Uno scenario molto importante, in chiave di prefigurazione del futuro, è stato a lungo la narrazione social-comunista, nelle sue varie articolazioni. Ma oggi lo scenario va inventato dentro il percorso, senza quella garanzia, ovviamente solo immaginaria ma pur essenziale, che la prefigurazione comunque offriva in termini di spinta emotiva, di fiducia o anche di fede nel proprio ‘compito’: elementi fondamentali per l’azione. Lo scenario oggi va inventato giorno per giorno nel cammino, dentro la confusione, l’incertezza, l’ansia, senza cedere su un terreno largamente ignoto[6].
Si tratta, allora – nel caso fondamentale della questione dei richiedenti asilo e dei profughi, ma anche dei migranti in generale – non di ‘fare accoglienza’ (concetto molto ambiguo, ristretto e anche pericoloso) quanto di tentar di produrre e di mettere in atto nel presente dinamiche di solidarietà, che siano embrioni in atto di socialità: una socialità solidale che, nel contesto in cui oggi viviamo, non può non partire, per gran parte delle persone, dalla cura dei bisogni elementari. Per non restarvi, ovviamente, ma per trasformarli in diritti.
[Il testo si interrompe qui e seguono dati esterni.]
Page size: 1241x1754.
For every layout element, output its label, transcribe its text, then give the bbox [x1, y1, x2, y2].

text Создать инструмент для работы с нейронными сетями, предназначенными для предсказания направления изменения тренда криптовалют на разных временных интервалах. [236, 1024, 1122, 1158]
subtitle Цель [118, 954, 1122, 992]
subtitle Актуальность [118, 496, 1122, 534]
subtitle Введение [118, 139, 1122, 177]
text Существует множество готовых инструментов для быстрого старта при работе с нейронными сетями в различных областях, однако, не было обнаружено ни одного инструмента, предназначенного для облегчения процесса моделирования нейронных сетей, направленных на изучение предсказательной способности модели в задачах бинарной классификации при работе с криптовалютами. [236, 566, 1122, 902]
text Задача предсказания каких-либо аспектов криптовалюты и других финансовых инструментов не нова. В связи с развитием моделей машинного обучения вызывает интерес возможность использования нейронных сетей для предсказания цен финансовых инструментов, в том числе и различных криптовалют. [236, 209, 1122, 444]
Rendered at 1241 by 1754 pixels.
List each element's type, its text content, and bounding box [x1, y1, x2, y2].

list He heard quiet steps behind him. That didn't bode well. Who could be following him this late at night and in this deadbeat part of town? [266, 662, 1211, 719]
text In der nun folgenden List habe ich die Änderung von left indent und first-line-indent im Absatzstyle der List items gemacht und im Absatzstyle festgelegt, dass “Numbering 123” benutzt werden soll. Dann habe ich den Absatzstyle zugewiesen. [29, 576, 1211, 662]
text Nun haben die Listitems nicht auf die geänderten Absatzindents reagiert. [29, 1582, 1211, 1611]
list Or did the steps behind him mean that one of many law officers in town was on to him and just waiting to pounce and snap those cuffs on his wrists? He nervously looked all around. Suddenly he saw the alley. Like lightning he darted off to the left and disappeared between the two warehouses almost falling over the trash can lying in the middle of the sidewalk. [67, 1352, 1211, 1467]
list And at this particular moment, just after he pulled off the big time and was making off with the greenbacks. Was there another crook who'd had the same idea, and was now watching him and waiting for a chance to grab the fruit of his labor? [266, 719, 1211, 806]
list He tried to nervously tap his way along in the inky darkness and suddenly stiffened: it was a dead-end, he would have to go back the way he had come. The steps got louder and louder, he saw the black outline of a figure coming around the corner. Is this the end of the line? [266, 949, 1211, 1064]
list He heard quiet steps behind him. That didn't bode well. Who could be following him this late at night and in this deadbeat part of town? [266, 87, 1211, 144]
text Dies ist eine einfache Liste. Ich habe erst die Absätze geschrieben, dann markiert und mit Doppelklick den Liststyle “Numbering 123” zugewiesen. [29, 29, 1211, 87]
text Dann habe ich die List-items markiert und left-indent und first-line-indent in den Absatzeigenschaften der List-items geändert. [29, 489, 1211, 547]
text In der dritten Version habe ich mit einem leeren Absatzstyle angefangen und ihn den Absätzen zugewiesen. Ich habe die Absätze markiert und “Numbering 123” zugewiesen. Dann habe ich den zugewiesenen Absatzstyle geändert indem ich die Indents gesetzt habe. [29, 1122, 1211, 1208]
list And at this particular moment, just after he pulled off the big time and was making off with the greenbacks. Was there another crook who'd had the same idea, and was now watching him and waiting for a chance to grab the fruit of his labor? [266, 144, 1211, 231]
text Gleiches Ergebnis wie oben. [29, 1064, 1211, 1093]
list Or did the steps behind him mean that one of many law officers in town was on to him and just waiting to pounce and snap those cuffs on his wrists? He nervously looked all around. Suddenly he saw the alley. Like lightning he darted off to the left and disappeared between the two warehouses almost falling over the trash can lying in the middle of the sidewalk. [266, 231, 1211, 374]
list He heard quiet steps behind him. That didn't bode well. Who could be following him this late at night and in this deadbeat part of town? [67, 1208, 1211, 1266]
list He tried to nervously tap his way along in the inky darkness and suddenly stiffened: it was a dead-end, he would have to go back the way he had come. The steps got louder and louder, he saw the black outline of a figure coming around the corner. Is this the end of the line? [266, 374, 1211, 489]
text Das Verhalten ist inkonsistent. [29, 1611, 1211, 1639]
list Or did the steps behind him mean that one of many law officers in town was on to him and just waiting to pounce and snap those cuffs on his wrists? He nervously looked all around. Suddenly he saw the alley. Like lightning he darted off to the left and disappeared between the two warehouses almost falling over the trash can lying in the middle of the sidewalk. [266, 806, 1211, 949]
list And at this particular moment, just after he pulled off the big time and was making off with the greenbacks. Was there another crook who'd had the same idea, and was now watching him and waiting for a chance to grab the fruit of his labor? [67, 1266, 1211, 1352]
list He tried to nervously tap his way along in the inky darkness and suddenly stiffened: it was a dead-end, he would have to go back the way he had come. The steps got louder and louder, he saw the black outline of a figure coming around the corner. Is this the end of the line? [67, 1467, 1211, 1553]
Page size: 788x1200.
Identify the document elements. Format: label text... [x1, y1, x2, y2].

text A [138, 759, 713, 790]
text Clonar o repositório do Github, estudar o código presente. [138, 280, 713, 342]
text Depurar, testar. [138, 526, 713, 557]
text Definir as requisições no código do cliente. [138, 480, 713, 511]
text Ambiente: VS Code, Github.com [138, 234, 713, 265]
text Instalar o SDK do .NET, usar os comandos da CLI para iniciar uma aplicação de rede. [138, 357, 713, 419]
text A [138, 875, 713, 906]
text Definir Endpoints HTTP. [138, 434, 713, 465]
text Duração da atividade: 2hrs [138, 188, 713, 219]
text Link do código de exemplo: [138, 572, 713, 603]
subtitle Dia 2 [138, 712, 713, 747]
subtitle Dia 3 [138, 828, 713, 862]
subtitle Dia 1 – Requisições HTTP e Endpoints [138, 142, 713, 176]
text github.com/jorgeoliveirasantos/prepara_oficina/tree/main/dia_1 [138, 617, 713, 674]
Il diritto nasce, infatti, quando il bisogno si trasforma in desiderio e incontra ostacoli per la sua realizzazione; quando cioè la soddisfazione del bisogno non è più mera sopravvivenza, ma diventa desiderio di vivere con pienezza le possibilità inscritte nel corpo.
Questo significa, secondo me, declinazione politica del tragico (o declinazione tragica della politica): guardare in faccia le dinamiche catastrofiche, senza lo schermo protettivo di un’ideologica consolante prefigurazione di un futuro alternativo, ma cercare di costruirla passo dopo passo. Sine metu ac spe.
Oggi i rifugiati – e i migranti tutti – ci mostrano l’osceno, il fuori scena, l’inconscio, della ‘nostra’ civiltà. Sono corpi provati ed estranei; provengono da devastazioni belliche, economiche e ambientali di cui l’Occidente è il primo e ultimo responsabile. Sono la manifestazione concreta dell’impatto distruttivo della civiltà capitalistica sul mondo. Sono il segnale forte – e peculiare perché arrivano in casa nostra, rischiando la pelle e morendo a migliaia – del profondo malessere non soltanto sociale ma della vita intera, sulla terra.
NOTE
[1] “Ciò che si vede è necessariamente definito da ciò che non si vede”: M. Cometa, Perché le storie ci aiutano a vivere, R. Cortina, 2017, p. 339.
[2] A. Appadurai, Sicuri da morire, Meltemi 2017, p. 33. Ricordo la parola ‘immondizia’.
[3] Anche la commedia che è un’altra forma fondamentale di narrazione scenica.
[4] Intervista di Francesca Maffioli su Il Manifesto, 08/07/2017.
[5] Intervista di Giuliano Battiston sul settimanale L’Espresso, 9 luglio 2017.
[6] Accolgo qui una suggestione di Chiara Zamboni.